(Aim of the exercise) Take every line containing "SQUARE" out of the records.
-- Records for processing follows --
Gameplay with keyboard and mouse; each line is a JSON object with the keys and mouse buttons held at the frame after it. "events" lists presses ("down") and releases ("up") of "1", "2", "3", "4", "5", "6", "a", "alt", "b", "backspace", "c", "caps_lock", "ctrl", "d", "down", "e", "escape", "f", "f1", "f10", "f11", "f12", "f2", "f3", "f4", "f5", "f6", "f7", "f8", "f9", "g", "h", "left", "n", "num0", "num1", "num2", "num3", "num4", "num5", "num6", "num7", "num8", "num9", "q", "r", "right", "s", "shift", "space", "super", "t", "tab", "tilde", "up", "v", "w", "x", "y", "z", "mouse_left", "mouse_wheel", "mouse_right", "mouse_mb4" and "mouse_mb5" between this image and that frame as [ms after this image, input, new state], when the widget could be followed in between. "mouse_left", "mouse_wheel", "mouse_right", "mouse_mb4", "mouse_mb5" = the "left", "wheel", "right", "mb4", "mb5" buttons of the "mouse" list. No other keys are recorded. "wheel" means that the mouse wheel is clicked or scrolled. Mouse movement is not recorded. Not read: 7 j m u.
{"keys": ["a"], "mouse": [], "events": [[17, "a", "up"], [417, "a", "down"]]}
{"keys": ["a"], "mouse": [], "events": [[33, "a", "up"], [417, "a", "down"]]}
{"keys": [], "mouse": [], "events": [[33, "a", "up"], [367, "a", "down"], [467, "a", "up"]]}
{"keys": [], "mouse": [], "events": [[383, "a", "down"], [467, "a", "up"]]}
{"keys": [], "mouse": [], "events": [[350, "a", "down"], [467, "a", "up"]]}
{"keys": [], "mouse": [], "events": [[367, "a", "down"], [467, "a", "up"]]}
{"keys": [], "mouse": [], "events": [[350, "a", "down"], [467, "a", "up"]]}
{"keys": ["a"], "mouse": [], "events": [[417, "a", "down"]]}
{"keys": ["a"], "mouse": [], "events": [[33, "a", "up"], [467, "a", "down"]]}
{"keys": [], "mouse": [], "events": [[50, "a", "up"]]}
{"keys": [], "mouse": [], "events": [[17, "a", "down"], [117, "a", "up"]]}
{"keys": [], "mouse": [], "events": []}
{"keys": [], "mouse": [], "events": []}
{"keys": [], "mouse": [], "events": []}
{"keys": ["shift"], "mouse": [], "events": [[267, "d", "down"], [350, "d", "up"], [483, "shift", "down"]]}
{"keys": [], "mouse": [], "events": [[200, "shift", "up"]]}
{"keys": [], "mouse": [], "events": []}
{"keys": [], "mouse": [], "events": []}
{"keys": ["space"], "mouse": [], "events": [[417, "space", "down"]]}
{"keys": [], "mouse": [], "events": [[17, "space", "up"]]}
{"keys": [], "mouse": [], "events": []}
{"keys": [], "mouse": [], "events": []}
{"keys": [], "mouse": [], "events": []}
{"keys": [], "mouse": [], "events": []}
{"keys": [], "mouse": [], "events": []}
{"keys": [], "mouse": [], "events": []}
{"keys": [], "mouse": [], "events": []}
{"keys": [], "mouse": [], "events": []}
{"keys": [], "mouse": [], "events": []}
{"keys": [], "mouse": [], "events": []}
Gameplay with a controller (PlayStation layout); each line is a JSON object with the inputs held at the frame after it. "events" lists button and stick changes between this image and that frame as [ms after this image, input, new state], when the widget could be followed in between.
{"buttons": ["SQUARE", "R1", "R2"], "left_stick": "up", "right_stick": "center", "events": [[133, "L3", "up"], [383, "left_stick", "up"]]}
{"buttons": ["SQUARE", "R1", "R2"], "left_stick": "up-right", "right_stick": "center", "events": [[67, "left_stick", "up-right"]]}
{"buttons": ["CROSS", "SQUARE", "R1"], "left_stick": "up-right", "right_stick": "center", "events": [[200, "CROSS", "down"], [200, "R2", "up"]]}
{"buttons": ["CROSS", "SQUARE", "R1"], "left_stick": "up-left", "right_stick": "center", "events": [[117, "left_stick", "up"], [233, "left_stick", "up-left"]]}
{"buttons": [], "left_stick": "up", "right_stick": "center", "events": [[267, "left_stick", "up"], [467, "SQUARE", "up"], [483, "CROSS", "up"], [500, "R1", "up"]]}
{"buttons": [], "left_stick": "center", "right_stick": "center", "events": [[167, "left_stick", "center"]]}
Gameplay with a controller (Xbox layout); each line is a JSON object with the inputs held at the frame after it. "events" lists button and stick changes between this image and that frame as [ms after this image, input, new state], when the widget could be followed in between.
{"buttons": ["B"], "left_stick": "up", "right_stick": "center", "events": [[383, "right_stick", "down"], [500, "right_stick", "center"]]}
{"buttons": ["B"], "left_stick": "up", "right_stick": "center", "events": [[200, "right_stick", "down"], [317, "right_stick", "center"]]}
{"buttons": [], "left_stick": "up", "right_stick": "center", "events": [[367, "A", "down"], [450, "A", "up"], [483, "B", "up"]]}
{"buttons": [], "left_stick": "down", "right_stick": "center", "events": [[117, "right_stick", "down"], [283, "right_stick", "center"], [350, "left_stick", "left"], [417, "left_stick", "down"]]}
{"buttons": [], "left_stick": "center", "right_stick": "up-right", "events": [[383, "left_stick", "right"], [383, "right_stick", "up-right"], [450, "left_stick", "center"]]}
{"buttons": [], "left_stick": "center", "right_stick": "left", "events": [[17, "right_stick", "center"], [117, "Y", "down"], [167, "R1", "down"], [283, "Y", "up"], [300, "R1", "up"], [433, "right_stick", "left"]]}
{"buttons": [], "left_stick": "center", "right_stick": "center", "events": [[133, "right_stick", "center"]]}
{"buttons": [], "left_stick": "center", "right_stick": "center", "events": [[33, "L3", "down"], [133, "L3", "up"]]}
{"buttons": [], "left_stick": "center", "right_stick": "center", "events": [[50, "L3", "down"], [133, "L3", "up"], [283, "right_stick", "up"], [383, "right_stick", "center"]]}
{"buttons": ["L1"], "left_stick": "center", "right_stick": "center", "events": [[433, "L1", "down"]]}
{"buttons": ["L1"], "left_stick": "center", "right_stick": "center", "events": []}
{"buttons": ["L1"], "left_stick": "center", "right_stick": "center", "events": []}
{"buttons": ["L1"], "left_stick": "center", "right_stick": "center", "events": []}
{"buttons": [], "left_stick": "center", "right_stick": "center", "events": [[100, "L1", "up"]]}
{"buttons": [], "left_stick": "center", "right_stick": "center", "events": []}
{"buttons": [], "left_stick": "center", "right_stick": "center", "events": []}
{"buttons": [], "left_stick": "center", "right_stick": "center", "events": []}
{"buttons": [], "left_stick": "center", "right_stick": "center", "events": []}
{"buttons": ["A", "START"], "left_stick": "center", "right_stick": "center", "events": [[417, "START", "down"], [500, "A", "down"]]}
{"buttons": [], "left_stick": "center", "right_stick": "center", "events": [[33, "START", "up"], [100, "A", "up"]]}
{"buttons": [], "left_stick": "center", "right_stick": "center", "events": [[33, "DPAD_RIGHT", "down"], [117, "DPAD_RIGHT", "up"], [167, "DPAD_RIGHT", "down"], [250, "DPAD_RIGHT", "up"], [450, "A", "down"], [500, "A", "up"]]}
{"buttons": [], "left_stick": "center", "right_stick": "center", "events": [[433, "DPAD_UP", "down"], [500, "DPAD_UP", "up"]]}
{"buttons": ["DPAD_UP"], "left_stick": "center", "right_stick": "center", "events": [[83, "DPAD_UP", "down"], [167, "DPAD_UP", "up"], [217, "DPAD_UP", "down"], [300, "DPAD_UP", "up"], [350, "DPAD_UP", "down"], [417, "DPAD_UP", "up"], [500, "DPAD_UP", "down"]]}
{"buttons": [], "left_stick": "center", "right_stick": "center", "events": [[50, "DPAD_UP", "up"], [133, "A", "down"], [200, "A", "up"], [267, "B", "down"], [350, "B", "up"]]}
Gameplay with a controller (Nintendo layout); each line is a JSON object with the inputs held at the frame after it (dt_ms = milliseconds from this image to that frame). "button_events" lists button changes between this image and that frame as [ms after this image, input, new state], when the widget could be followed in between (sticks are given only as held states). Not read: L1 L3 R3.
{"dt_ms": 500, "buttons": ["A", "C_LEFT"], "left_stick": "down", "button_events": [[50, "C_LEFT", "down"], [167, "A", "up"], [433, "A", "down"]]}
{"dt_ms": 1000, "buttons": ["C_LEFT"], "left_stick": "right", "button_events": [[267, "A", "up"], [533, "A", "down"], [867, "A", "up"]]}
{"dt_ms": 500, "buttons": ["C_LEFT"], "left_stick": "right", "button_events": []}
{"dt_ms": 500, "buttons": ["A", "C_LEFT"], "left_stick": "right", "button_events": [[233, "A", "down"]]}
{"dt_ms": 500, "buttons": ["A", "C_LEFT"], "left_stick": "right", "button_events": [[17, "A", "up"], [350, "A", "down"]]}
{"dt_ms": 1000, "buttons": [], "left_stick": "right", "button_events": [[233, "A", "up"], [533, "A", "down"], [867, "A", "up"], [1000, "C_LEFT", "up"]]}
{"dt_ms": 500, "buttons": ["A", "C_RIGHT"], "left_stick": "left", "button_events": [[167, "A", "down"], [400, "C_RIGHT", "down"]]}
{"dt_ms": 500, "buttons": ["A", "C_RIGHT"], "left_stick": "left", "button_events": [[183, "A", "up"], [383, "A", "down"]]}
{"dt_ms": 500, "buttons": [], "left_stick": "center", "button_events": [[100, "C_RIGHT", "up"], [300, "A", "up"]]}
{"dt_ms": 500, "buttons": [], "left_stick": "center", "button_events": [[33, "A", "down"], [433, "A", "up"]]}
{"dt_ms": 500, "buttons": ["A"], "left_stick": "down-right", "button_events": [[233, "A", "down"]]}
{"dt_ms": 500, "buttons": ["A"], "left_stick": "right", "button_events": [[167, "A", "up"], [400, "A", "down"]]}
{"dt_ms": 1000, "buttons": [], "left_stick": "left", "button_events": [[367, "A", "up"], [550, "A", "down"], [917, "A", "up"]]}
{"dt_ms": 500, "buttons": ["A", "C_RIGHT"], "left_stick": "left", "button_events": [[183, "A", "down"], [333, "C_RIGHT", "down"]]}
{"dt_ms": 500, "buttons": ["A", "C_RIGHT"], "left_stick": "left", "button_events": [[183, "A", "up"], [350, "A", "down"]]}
-- Records for processing concluded --
(Written reply)
{"buttons": ["SQUARE", "R1", "R2"], "left_stick": "up", "right_stick": "center", "events": [[133, "L3", "up"], [383, "left_stick", "up"]]}
{"buttons": ["SQUARE", "R1", "R2"], "left_stick": "up-right", "right_stick": "center", "events": [[67, "left_stick", "up-right"]]}
{"buttons": ["CROSS", "SQUARE", "R1"], "left_stick": "up-right", "right_stick": "center", "events": [[200, "CROSS", "down"], [200, "R2", "up"]]}
{"buttons": ["CROSS", "SQUARE", "R1"], "left_stick": "up-left", "right_stick": "center", "events": [[117, "left_stick", "up"], [233, "left_stick", "up-left"]]}
{"buttons": [], "left_stick": "up", "right_stick": "center", "events": [[267, "left_stick", "up"], [467, "SQUARE", "up"], [483, "CROSS", "up"], [500, "R1", "up"]]}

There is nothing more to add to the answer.